> _EXERCISE PROMPT_
Where the records below show a line containing "the car at region(221, 762, 338, 842) | 23750", start copying; end with the line containing "the utility pole", and copy it too.

> _SUPPLIED INFORMATION_
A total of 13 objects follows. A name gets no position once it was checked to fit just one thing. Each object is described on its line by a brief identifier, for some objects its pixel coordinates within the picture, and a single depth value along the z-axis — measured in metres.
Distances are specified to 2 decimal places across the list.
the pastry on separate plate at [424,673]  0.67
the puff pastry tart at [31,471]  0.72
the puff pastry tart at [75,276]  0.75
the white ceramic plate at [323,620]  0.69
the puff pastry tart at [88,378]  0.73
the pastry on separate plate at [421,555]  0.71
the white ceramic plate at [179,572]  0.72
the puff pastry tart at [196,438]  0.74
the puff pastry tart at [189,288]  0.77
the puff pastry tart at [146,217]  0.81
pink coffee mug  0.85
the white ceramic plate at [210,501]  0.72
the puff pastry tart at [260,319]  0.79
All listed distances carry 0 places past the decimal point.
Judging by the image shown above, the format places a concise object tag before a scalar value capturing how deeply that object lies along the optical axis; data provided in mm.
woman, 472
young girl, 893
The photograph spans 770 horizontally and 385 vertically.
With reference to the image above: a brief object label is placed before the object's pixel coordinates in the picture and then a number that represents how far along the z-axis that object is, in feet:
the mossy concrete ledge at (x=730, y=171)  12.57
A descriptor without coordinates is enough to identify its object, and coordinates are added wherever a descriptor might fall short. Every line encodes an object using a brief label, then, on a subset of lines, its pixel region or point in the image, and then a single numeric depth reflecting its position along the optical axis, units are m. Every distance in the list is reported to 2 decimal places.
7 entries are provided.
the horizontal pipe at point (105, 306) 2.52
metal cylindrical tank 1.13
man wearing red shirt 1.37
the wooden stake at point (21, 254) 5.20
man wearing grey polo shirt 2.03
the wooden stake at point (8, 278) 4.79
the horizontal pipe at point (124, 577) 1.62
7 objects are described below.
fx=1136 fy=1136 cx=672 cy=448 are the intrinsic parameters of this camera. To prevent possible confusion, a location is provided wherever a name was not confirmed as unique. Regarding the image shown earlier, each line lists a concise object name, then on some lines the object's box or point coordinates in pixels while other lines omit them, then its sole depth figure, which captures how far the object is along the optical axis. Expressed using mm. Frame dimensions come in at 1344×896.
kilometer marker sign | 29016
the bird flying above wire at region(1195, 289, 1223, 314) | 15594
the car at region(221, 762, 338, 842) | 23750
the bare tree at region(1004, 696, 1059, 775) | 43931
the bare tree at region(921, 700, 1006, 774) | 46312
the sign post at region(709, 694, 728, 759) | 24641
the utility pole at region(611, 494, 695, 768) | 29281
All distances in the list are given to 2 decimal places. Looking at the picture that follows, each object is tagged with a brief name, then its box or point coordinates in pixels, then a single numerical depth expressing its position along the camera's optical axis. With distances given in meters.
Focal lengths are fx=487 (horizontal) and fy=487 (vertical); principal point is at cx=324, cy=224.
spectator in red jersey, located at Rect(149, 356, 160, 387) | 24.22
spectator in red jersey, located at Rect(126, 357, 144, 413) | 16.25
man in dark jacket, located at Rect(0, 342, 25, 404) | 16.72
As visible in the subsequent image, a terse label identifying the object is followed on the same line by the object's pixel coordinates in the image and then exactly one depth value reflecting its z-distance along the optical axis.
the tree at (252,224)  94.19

> _ANSWER FOR THE TASK_
the car at region(221, 762, 338, 842) | 23750
the bare tree at region(1004, 696, 1059, 775) | 43931
the bare tree at region(921, 700, 1006, 774) | 46312
the sign post at region(709, 694, 728, 759) | 24641
the utility pole at region(611, 494, 695, 768) | 29281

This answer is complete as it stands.